TUSCALOOSA, Ala. — The University of Alabama’s partnership with the University Corporation for Atmospheric Research will benefit students, the state and the nation, said UA President Stuart R. Bell at an on-campus ceremony today.
Bell signed an agreement alongside UCAR President Antonio J. Busalacchi declaring UA as a member of the national organization focused on research and training in the atmospheric and related Earth system sciences.
“UA’s partnership with UCAR provides new opportunities for additional research into the atmospheric and related Earth system sciences, which is so vital for improving forecasts, protecting life and property, and fostering economic growth,” Bell said.
UCAR is a consortium of 117 universities and colleges across North America and manages the National Center for Atmospheric Research under sponsorship by the National Science Foundation.
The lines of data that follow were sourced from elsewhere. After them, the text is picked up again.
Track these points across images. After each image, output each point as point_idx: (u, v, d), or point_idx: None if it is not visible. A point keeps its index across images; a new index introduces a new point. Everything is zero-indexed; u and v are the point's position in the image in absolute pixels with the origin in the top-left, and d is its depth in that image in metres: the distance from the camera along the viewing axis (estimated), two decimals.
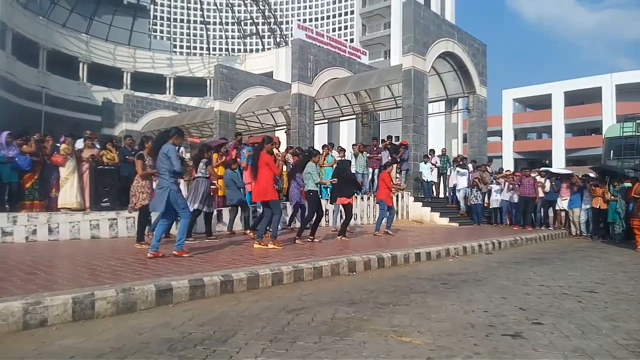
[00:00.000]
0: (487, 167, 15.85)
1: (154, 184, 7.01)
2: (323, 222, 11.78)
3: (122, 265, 5.38)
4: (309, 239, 8.32)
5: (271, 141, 7.54)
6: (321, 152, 13.25)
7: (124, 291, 3.95)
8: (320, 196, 11.15)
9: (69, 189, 9.17)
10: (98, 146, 10.52)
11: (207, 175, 8.38)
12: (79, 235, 8.43)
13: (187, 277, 4.54)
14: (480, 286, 5.33)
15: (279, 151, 12.55)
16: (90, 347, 3.04)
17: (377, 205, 13.48)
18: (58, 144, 9.66)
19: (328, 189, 11.62)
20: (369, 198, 13.54)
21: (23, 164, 8.91)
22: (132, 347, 3.04)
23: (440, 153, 16.50)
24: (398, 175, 14.40)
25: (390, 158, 14.30)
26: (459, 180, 14.82)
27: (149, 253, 5.92)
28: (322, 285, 5.25)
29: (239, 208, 9.49)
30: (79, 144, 10.38)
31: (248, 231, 9.09)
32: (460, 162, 15.13)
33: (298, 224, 9.96)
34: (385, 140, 15.69)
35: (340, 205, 10.06)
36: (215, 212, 9.13)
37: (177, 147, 6.42)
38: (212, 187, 9.01)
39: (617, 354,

Through its community programs, UCAR supports and extends the capabilities of its academic consortium.
UA was voted into UCAR at its annual meeting in October, along with six other institutions including Duke University and Louisiana State University.
“We are honored to have The University of Alabama join the UCAR community,” Busalacchi said. “We look forward to collaborating with the University and their strong academic programs to advance our knowledge of weather, water, climate and other vital aspects of the Earth system for the benefit of Alabama residents and all of society.”
UCAR has a broad community of researchers and world-class assets, including research aircraft, powerful supercomputing and innovative models, that will assist UA in further developing educational and research programs in the atmospheric sciences.
“The community models developed by NCAR and its university partners help keep Alabama citizens safe from hurricanes, tornados, and other dangerous weather events, and UA researchers will be engaged in building the next generation of models,” Bell said. “The Earth sciences research that we are conducting with NCAR and UCAR’s member universities is vital for protecting lives and property, providing a major return on the investment by taxpayers.”
The University has ongoing research in the areas of climatology, atmospheric hazards, geocomputation, geomorphology, remote sensing and silviculture as well as hydroclimate and landscape modeling. Projects in these areas have received support from the National Oceanic and Atmospheric Administration, NASA, the National Science Foundation, the United States Army Corps of Engineers and the U.S. Geological Survey.